▶ Material supplied:
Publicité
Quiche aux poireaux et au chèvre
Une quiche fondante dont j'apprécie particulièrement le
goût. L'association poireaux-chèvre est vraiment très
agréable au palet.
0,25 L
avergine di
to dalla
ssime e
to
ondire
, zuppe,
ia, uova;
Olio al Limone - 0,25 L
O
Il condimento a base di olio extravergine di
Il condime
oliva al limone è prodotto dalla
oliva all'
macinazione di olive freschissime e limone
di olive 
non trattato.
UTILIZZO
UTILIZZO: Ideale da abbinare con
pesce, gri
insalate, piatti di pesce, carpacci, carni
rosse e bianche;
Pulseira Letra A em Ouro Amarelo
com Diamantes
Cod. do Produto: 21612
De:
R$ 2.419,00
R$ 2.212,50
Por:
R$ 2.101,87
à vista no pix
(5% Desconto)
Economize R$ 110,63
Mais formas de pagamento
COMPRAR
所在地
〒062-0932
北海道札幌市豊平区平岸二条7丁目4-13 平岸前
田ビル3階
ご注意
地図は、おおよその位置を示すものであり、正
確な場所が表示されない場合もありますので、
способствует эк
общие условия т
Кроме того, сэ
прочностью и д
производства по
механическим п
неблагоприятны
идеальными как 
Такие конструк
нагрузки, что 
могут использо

▶ Directions: Your answer should hold exactly the lines from the one containing "Pulseira Letra A em Ouro Amarelo" to the last line of the data, both included, and no others.

▶ Exercise output:
Pulseira Letra A em Ouro Amarelo
com Diamantes
Cod. do Produto: 21612
De:
R$ 2.419,00
R$ 2.212,50
Por:
R$ 2.101,87
à vista no pix
(5% Desconto)
Economize R$ 110,63
Mais formas de pagamento
COMPRAR
所在地
〒062-0932
北海道札幌市豊平区平岸二条7丁目4-13 平岸前
田ビル3階
ご注意
地図は、おおよその位置を示すものであり、正
確な場所が表示されない場合もありますので、
способствует эк
общие условия т
Кроме того, сэ
прочностью и д
производства по
механическим п
неблагоприятны
идеальными как 
Такие конструк
нагрузки, что 
могут использо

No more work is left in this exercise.